Adding a system prompt degrades responses
Same model card: "Avoid adding a system prompt; all instructions should be contained within the user prompt." This is unusual versus most chat-tuned models. If you're routing through a wrapper (LangChain, LiteLLM, etc.) that auto-injects a default system message, disable it for this model.

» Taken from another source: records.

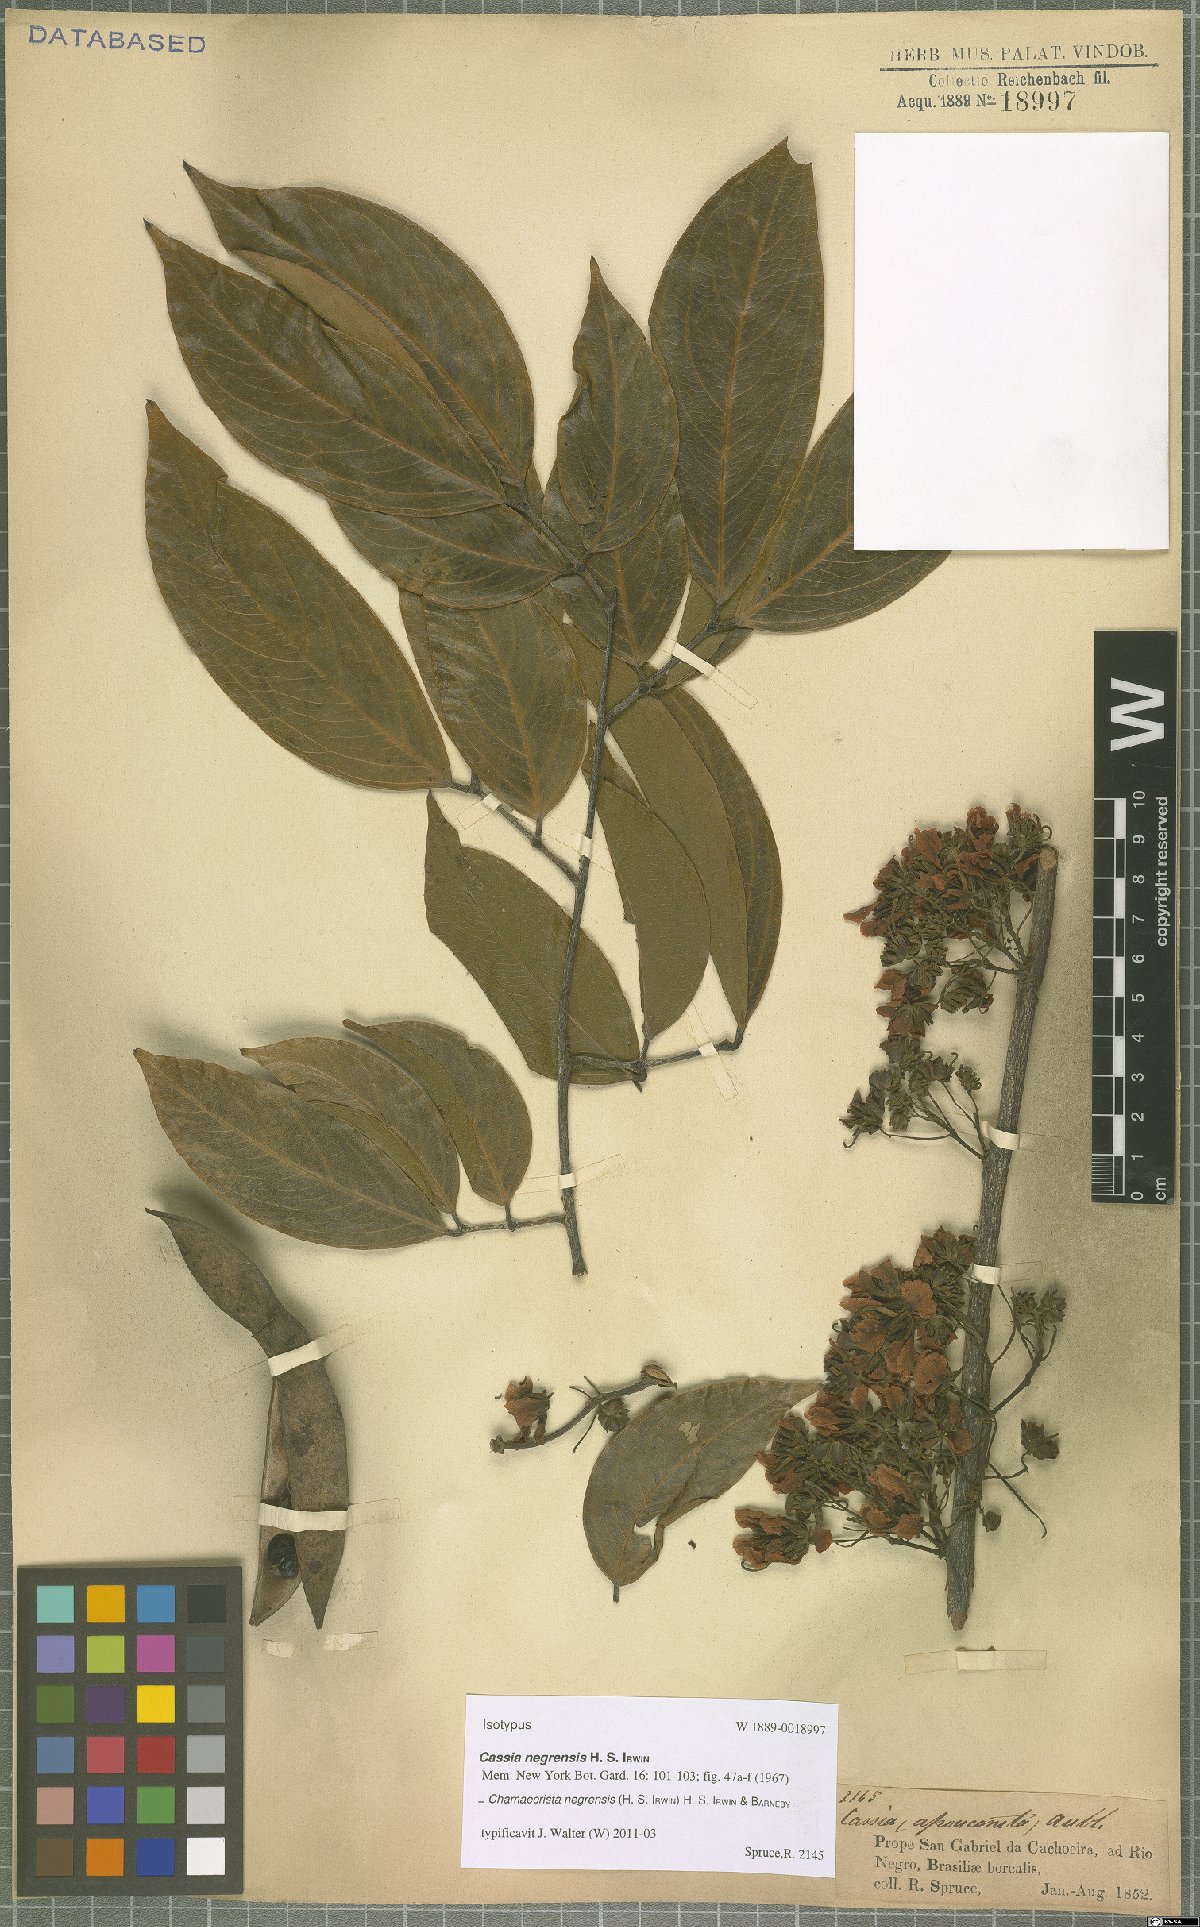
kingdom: Plantae
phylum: Tracheophyta
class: Magnoliopsida
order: Fabales
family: Fabaceae
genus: Chamaecrista
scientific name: Chamaecrista negrensis
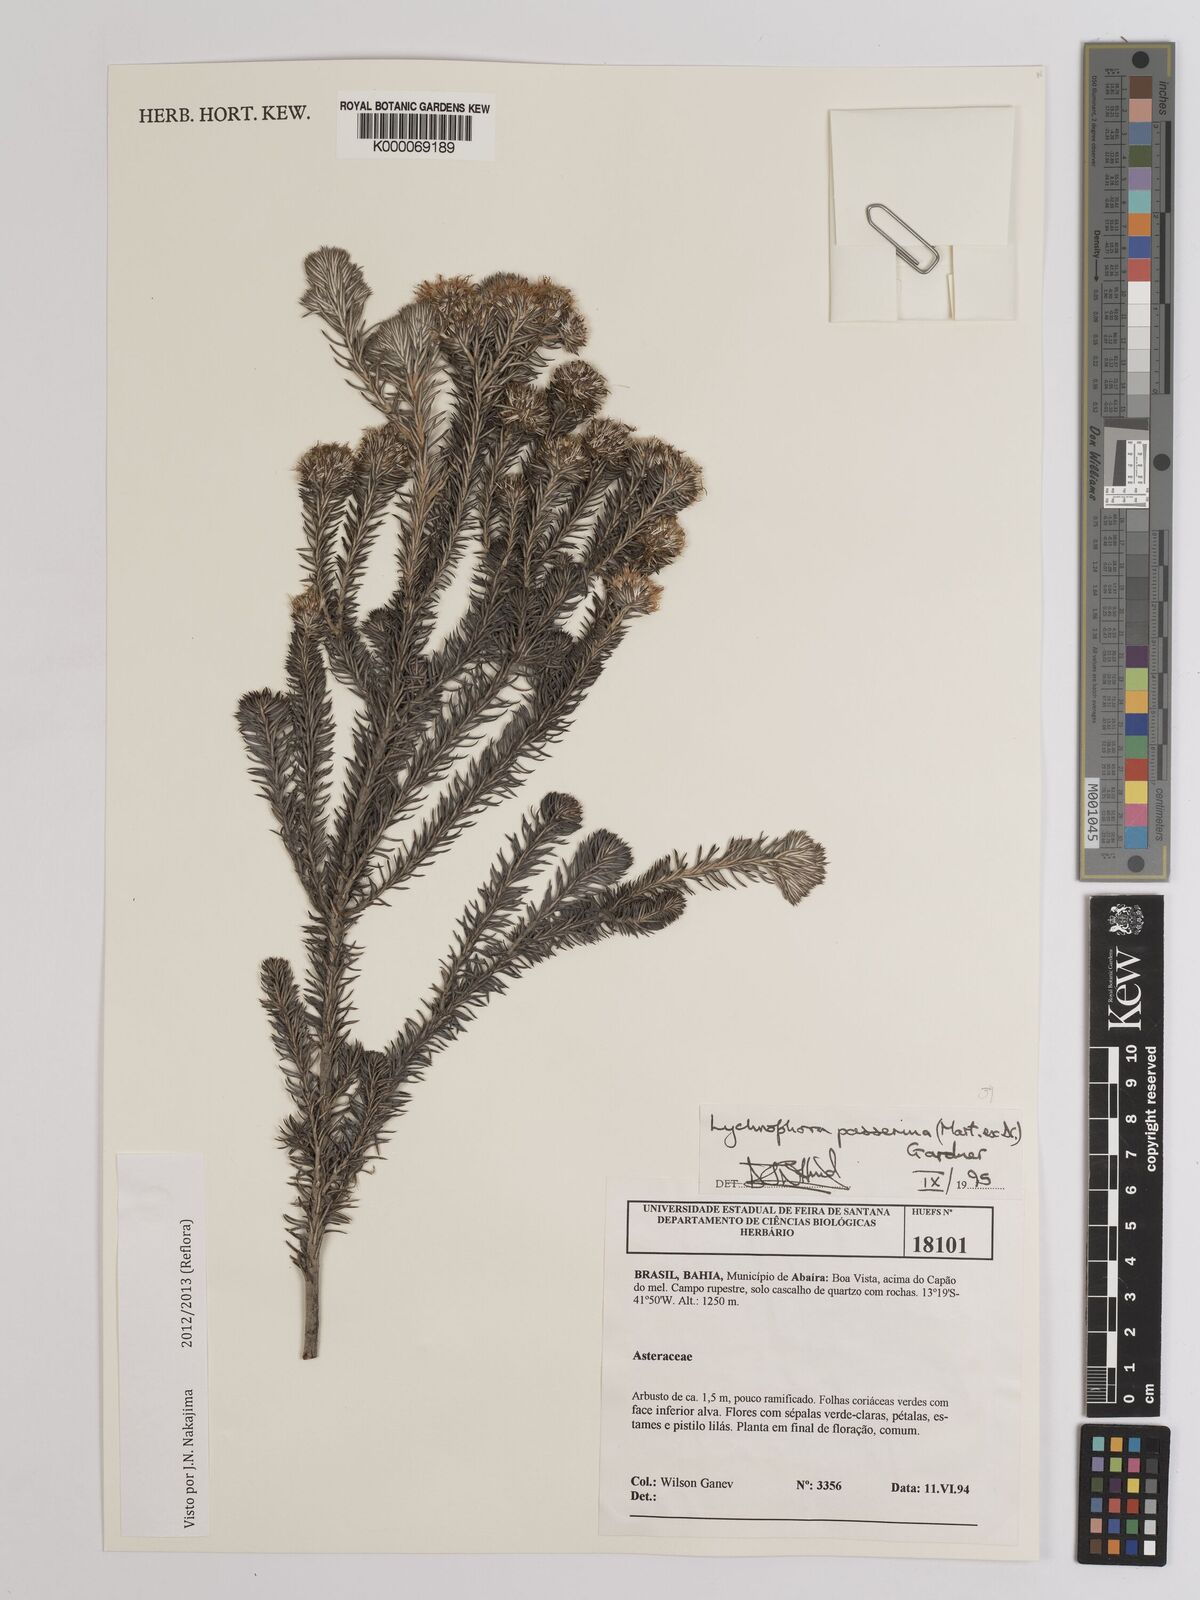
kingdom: Plantae
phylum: Tracheophyta
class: Magnoliopsida
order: Asterales
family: Asteraceae
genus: Lychnophora
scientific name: Lychnophora passerina
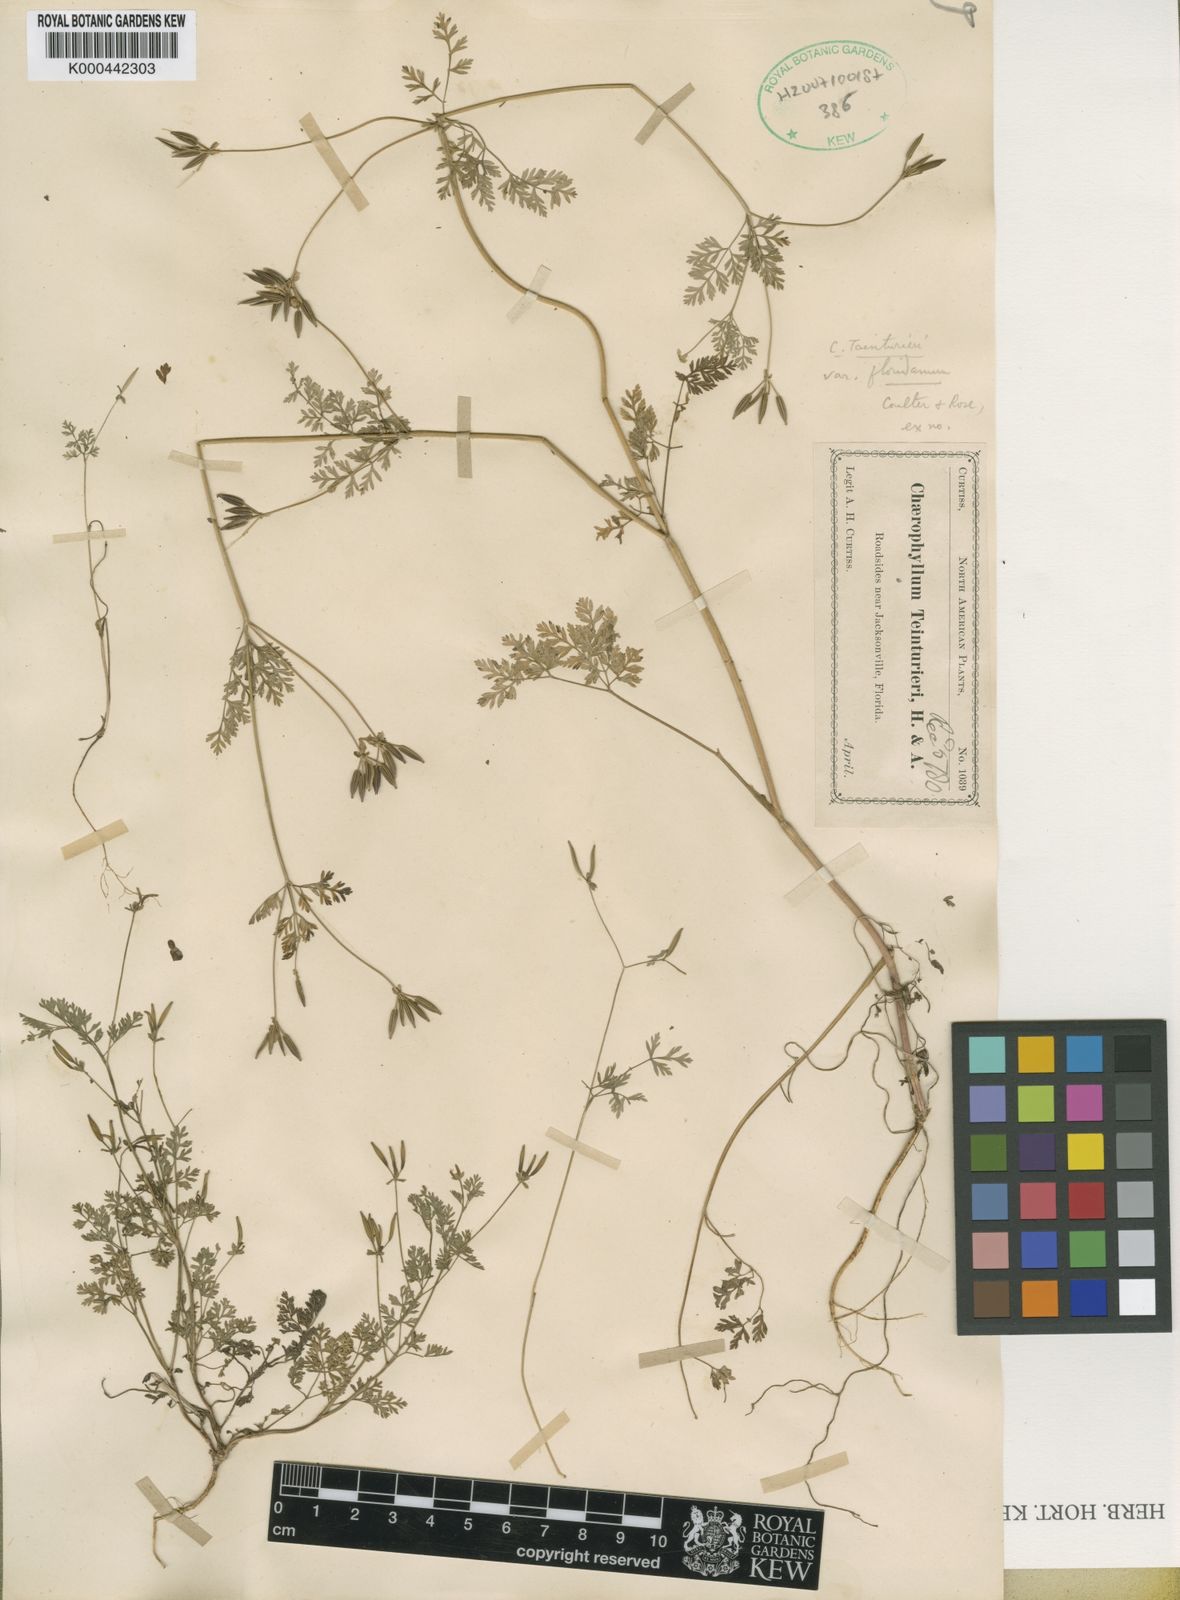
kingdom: Plantae
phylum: Tracheophyta
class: Magnoliopsida
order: Apiales
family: Apiaceae
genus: Chaerophyllum
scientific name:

Chat-class tok/s numbers over-estimate reasoning throughput
The ~35-40 tok/s figure measures raw token emission rate. Because most of the output is <think> content the user ultimately discards, effective "answer tokens per second" is typically 30-50% lower. If you're benchmarking against a chat-tuned model, compare end-to-end answer latency rather than raw tok/s — DeepSeek-R1-distill spends most of its output budget on the reasoning trace.
License clarification
The model is released under the MIT License — commercial use, redistribution, and derivative works (including further distillation) are permitted. Note that the base Qwen2.5-14B it's distilled from is Apache 2.0; the distilled weights inherit MIT terms per the DeepSeek-R1 repository.